(Stated task a):
From the entries, repeat verbatim everything from the line with "Page size: 1654x1241." up to and including the line with "list Il problema".

(Passage):
....................

ILO Labour Force Survey Programme builder

ILO Labour Force Survey Programme builder is designed to also help to the generation of contextualised questionnaire


This application though is not compatible with xlsform.

Mockup

Required Standard for the master xlsform

An initial example of a question bank is here

The proposal is to follow a standard generally follows the XLSForm format an compatible with the one used by Kobotoolbox library, meaning a few additional columns specifying filtering capacity:

  • Question blocks : label has no limitations in terms of characters, but it needs to be the exact same spelling to avoid breaking the block up (’Household questions’ is different from ‘household questions’). Use a block title that makes it easy to identify the contents later on. Any row in the template sheet that doesn’t have a value in the block column will be imported as a separate question.

....................

(Records from a dataset)
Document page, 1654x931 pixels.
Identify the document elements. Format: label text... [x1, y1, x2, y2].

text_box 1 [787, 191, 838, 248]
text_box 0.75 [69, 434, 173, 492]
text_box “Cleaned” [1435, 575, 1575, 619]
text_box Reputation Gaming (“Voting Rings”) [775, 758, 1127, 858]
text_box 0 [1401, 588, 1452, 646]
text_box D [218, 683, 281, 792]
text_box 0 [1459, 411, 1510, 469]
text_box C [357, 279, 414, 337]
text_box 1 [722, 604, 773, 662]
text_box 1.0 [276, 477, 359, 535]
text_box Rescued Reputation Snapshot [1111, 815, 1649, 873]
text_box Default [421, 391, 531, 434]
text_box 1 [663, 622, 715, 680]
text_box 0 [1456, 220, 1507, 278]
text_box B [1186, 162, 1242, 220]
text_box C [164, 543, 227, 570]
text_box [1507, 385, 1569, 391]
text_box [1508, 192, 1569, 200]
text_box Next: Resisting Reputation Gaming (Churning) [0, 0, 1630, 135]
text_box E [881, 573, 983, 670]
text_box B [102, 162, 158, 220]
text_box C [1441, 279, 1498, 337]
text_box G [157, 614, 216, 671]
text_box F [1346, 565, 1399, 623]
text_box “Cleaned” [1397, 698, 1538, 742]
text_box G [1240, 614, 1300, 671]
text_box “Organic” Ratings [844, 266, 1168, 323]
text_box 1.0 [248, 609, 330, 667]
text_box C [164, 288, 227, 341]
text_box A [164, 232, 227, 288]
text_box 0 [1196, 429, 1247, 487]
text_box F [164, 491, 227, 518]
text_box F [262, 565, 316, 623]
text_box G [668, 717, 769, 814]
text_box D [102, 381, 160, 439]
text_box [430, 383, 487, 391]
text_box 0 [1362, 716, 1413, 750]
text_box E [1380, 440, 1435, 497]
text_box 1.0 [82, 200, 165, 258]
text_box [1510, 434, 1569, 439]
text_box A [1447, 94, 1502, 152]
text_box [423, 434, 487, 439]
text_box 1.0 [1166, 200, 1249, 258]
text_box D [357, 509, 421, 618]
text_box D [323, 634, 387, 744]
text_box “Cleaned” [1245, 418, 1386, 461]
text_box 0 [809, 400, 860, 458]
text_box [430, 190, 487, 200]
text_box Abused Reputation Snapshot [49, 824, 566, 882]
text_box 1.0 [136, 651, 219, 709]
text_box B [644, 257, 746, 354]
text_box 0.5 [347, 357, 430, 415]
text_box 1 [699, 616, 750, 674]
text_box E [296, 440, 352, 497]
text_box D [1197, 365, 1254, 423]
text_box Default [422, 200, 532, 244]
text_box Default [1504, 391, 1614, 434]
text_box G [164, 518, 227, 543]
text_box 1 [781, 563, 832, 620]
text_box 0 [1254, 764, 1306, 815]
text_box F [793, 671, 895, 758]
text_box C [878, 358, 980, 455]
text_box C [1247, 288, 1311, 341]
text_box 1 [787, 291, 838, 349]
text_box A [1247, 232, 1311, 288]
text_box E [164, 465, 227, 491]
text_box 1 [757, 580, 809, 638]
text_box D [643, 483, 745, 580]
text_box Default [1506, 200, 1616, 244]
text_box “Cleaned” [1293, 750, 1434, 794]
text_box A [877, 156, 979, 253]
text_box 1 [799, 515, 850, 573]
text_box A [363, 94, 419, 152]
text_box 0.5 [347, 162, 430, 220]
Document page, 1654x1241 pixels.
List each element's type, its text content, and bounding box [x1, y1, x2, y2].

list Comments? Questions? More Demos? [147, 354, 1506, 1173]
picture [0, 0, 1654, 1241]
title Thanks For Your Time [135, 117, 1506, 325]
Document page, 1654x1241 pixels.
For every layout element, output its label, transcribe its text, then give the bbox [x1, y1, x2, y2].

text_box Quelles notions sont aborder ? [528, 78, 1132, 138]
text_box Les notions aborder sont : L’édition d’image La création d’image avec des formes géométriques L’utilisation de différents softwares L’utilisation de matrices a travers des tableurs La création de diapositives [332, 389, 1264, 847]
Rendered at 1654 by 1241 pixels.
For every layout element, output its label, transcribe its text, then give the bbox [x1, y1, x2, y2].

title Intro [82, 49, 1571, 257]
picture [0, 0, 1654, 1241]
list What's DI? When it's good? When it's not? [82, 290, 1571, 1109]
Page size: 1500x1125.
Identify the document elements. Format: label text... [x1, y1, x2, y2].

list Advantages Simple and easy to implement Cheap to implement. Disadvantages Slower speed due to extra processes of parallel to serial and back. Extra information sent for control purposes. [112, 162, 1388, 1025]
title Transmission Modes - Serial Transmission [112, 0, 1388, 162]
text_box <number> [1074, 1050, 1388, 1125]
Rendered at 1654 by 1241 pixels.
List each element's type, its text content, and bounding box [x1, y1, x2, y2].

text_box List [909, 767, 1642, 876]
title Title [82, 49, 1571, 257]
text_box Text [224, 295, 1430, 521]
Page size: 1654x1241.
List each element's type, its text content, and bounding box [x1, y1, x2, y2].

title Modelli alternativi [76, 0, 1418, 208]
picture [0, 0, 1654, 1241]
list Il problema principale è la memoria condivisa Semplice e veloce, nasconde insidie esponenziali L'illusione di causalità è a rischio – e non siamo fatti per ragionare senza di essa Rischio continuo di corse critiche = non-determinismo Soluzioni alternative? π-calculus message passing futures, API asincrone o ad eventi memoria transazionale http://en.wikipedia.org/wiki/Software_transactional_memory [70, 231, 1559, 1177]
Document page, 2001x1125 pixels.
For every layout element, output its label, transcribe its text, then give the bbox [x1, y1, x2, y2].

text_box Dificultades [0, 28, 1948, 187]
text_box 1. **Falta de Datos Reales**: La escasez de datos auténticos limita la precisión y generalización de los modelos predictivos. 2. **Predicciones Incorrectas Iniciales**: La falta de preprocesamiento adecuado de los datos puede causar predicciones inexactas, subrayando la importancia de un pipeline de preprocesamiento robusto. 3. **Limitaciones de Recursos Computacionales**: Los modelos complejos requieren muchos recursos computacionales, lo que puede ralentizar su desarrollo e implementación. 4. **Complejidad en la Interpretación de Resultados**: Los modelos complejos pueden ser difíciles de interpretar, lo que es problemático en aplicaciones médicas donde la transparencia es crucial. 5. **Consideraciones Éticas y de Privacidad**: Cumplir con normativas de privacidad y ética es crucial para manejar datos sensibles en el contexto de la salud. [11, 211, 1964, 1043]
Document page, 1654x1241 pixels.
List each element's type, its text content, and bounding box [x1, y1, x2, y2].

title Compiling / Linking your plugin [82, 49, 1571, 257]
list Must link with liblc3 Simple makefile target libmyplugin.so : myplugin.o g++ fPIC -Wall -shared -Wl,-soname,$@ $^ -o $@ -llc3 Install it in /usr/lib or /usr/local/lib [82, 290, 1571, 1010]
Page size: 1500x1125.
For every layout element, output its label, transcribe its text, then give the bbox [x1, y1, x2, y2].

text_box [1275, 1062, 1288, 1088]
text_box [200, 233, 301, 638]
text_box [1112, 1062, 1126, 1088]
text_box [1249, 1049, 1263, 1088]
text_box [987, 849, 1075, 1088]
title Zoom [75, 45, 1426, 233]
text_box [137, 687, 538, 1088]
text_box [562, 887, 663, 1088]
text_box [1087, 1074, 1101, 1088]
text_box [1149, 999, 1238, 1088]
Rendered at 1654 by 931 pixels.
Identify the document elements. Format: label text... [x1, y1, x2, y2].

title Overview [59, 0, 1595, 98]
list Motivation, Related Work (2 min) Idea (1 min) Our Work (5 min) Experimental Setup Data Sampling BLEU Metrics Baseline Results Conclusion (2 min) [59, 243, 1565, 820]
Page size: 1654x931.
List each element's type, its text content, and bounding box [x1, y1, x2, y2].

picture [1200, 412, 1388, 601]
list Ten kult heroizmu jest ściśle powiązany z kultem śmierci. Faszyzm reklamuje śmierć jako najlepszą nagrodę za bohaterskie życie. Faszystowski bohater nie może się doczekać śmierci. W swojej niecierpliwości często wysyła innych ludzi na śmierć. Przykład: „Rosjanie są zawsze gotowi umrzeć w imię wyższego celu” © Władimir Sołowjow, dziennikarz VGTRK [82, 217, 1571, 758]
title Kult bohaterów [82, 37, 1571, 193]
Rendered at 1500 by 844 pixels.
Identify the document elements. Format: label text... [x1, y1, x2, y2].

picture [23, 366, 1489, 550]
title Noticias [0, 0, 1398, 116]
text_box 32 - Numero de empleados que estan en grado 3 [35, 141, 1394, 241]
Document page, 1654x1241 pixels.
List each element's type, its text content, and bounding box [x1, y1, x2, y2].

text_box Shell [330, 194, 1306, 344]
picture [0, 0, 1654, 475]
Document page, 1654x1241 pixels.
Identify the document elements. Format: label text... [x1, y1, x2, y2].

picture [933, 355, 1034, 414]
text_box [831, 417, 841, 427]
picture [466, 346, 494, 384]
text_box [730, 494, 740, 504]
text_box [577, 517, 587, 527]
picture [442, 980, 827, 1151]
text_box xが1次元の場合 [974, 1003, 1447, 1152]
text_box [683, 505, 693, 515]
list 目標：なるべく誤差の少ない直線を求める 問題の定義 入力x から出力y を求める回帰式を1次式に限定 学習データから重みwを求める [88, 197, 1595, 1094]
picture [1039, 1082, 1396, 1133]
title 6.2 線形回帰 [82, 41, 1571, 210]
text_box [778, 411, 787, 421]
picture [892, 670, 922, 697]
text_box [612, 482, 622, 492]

....................

(Stated task b):
In the ILO programme builder text, why must every question block label be spelled exactly the same way?

(Task output a):
Page size: 1654x1241.
List each element's type, its text content, and bounding box [x1, y1, x2, y2].

title Modelli alternativi [76, 0, 1418, 208]
picture [0, 0, 1654, 1241]
list Il problema principale è la memoria condivisa Semplice e veloce, nasconde insidie esponenziali L'illusione di causalità è a rischio – e non siamo fatti per ragionare senza di essa Rischio continuo di corse critiche = non-determinismo Soluzioni alternative? π-calculus message passing futures, API asincrone o ad eventi memoria transazionale http://en.wikipedia.org/wiki/Software_transactional_memory [70, 231, 1559, 1177]

(Task output b):
Any spelling difference, even one of capitalization such as "Household questions" versus "household questions", breaks the block up.